Q&A: Determining Guidelines to Limit Liability

Q&A: Determining Guidelines to Limit Liability
Q Our condo building has a lot attached with parking for six cars. On the far side  of the lot there is a garden and a playground. We have a member who has requested to use the garden, playground and parking lot for a  party. Cars will be coming in and out during the party, so while I don't want  to be unreasonable, I feel it's dangerous to have people in the same area. Are  there any guidelines about this issue that might help our association come to  an agreement?  

 —Legally Liable  

A “Although there are no specific guidelines, the bylaws might contain information  under use of common property that may be helpful,” says Edward Mackoul, CIC, president of the New York-based insurance firm Mackoul & Associates, Inc. “Since the property is not intended for this use, if it has to be done, the board  should block off the parking area and not allow any cars to enter. Combine  people unfamiliar with the property, cars being driven in a small area and  possible alcohol consumption, and you have a recipe for disaster. The parking  area can be segregated with cones, tape, signage or rope.  

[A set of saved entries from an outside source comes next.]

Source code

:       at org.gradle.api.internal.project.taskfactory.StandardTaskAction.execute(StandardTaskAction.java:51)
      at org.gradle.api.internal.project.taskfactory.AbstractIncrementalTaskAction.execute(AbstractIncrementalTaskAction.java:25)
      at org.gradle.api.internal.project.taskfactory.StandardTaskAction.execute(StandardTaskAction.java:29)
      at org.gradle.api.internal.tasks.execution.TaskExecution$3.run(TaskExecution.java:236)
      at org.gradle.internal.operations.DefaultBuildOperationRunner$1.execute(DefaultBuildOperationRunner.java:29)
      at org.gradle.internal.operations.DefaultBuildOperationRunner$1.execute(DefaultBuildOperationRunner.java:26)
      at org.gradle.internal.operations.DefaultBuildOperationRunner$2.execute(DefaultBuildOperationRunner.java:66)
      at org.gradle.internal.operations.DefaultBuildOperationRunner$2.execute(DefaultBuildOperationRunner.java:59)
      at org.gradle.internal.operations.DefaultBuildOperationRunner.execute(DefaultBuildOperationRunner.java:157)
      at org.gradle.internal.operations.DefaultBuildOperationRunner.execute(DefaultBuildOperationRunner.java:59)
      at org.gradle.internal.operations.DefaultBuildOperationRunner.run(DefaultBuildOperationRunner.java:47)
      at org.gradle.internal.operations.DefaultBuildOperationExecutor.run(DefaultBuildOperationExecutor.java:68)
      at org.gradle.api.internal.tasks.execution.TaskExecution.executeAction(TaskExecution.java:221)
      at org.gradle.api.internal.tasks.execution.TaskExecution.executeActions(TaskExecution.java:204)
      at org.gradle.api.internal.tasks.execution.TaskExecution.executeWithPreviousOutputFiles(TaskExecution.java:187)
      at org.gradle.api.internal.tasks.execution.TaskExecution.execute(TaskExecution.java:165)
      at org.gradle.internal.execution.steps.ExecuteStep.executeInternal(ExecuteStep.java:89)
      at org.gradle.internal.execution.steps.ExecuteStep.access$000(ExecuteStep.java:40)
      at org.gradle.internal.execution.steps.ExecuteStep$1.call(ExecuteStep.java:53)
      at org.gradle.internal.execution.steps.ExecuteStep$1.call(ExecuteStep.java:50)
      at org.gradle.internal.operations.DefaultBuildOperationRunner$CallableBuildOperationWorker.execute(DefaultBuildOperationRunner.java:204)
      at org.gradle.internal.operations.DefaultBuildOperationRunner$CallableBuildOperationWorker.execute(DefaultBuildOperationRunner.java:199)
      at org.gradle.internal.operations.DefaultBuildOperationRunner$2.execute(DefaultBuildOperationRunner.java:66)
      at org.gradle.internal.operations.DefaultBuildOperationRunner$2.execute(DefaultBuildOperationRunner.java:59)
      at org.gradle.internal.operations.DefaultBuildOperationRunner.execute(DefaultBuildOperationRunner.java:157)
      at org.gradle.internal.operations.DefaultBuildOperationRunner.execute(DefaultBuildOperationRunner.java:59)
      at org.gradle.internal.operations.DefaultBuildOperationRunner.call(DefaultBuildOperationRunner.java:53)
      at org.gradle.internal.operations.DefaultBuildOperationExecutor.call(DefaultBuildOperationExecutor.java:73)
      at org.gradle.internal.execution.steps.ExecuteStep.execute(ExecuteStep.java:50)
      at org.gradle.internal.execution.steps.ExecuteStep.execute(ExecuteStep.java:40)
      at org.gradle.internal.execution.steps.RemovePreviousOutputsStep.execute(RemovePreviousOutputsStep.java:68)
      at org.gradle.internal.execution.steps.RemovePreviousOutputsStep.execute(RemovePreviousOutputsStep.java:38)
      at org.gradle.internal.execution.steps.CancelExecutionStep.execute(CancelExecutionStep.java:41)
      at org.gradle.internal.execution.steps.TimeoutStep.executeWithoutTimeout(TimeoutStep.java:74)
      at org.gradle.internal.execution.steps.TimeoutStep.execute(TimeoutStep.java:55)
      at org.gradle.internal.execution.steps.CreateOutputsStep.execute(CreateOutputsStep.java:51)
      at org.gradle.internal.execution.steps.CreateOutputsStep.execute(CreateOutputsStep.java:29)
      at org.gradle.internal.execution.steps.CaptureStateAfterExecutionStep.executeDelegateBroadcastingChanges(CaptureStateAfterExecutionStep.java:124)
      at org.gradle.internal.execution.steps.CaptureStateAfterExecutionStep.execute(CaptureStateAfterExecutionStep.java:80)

 “In addition, there should be written guidelines between the condominium and unit  owner specifying the hours of the party, the number of guests attending,  whether alcohol is being served, etc. Because insurance carriers providing homeowners insurance for condominium unit  owners generally will not add the condominium as an additional insured onto the  homeowners policy, the unit owner hosting the party should be required to take  out a special events insurance policy for that night. This special events  insurance policy can be endorsed to include the condominium as an additional  insured and a certificate of insurance reflecting the condominium's additional  insured status should be provided to the board well before the party is allowed  to begin. Lastly, the unit owner should sign a waiver of indemnification  releasing the condominium and holding them harmless for any injuries or  liabilities resulting from the party.  

 “The board must be prepared that if they allow this one unit owner to use these  areas for a party, that they are setting a precedent for the future, as others  will want to use it as well.”